If you like this, try: TV on the Radio, but as great as “Cookie Mountain” is, their follow-up “Dear Science” was even better.

-By Andrew McNally

The Creeping Ivies – “Ghost World”

(Photo Credit: bandcamp)

Grade: A

Key Tracks: “Ghost World” “The Creeps”

An immediate comparison between the Creeping Ivies and the Black Keys or the White Stripes might be unwarranted, but tough to ignore – the Creeping Ivies are a guitar and drums duo, making loud and fuzzy garage-blues-punk that calls back to their idols. But that’s only a jumping-off point, because the Creeping Ivies harken back to an entirely different era of music. “Ghost World,” their second full-length, sounds more like an album that would fit right in at a dark NY punk club in 1979.

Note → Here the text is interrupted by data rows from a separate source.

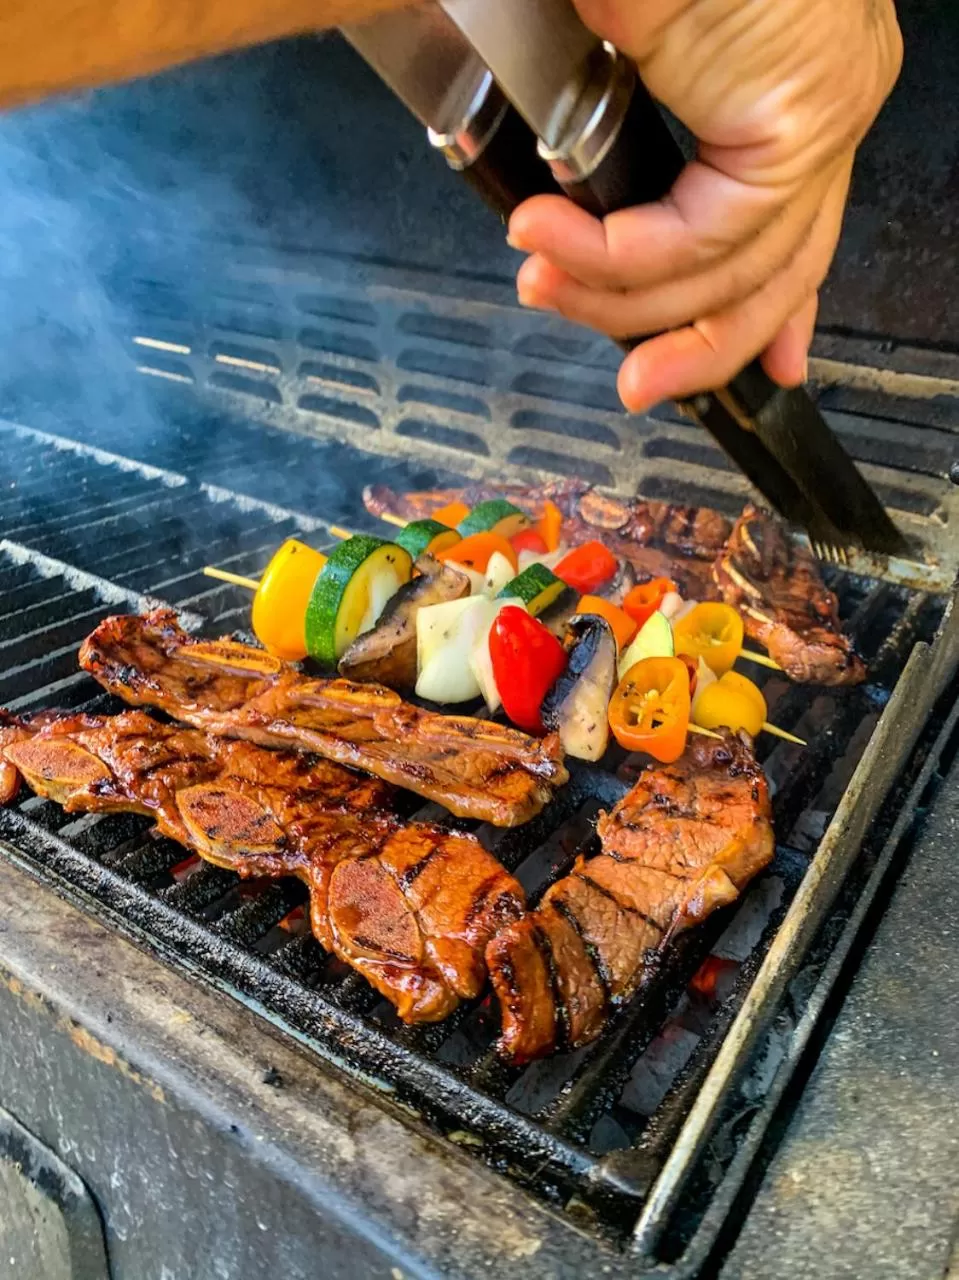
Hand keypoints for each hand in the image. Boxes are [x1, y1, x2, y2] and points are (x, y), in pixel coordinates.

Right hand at [507, 0, 902, 411]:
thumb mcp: (624, 50)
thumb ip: (616, 141)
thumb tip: (575, 200)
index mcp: (792, 91)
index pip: (786, 233)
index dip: (759, 317)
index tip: (717, 364)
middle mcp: (822, 103)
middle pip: (775, 272)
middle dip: (693, 345)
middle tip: (629, 383)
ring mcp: (821, 107)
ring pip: (743, 269)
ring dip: (625, 301)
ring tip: (541, 282)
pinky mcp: (801, 113)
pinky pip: (711, 235)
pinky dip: (623, 258)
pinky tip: (554, 242)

The Scottish band – consisting of Becca Bomb and Duncan Destruction (real names, I’ll continue to pretend) – use bluesy-garage rock to channel some of the more inventive 80’s punk. Becca’s wide vocals dominate the album, often booming over the guitar and drums. It’s almost impossible not to be reminded of Poly Styrene of X-Ray Spex and Exene Cervenka of X, two 80’s punk bands that often incorporated blues and jazz into their music. And like Styrene and Cervenka, Becca’s vocals determine the song, especially on trippier songs like the excellent “Ramona Wolf.” Alternately cool, standard and hollering, Becca’s vocals are disarmingly decisive, and go against the rather lackluster vocals of most other garage bands today.

While other blues-punk bands often use blues as the center of their music, the Creeping Ivies tend to gravitate more towards punk and, in the aftermath, volume. The garage and blues elements help to pump the songs up and differentiate them, but are background parts. Songs like “The Creeps” sound ripped out of a Cramps album, not from a garage somewhere in Tennessee. And it helps give the songs energy. Even if the album is bluesy, it isn’t moody or too into itself, like the Black Keys can sometimes get. Instead, it’s loud and fun, never taking itself too seriously.

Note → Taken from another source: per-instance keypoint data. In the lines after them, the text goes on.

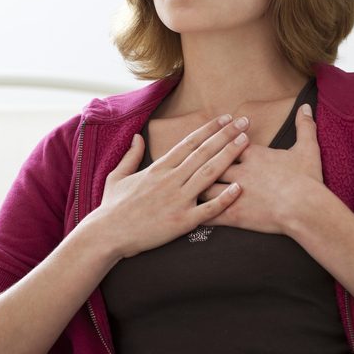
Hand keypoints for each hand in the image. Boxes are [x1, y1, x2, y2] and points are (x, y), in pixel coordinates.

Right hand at [94, 115, 249, 257]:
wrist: (107, 235)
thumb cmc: (112, 207)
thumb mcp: (117, 176)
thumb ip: (131, 155)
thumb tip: (136, 137)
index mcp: (158, 168)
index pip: (189, 142)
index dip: (209, 129)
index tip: (225, 118)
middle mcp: (170, 180)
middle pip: (204, 153)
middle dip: (225, 136)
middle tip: (245, 122)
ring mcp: (177, 200)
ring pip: (209, 174)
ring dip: (229, 156)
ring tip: (245, 143)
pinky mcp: (181, 222)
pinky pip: (208, 209)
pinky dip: (224, 198)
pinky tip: (239, 188)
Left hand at [199, 104, 323, 234]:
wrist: (306, 208)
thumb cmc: (307, 179)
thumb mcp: (308, 149)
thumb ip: (304, 126)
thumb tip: (305, 106)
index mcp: (253, 154)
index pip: (227, 143)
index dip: (218, 141)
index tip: (210, 140)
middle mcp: (239, 171)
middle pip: (210, 163)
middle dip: (199, 162)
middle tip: (186, 162)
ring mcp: (234, 192)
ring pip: (204, 187)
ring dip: (194, 186)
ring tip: (183, 187)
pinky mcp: (234, 214)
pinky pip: (209, 213)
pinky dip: (198, 213)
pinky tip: (188, 214)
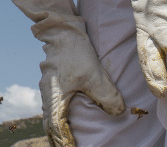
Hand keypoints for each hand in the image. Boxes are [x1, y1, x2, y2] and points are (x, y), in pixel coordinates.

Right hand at [0, 0, 123, 146]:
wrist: (61, 30)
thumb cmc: (75, 51)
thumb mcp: (94, 74)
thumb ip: (106, 95)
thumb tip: (118, 112)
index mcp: (54, 99)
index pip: (58, 131)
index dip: (67, 144)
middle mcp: (48, 97)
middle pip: (51, 128)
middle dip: (60, 141)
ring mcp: (49, 90)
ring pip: (52, 119)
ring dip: (60, 132)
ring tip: (70, 142)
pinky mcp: (54, 84)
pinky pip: (55, 109)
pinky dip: (60, 120)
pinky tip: (69, 121)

So whether the Creeping Ivies would qualify more as “blues” or “punk” I think would go to the latter. Penultimate track “What Would Johnny Ramone Do?” brings forth angst about MTV and the radio while channeling, again, an idol. “Ghost World” packs a bigger punch than first expected, and sounds very original in the midst of some bands that are starting to sound too similar. It’s loud, fun, distorted, and over not too long after it begins. It’s an album for a couple different eras, as long as it’s turned up.

The album is available for streaming and purchase here. (Bandcamp has a money conversion)

If you like this, try: As mentioned, I was reminded of the Cramps, so the Cramps’ classic 1980 debut, “Songs the Lord Taught Us.”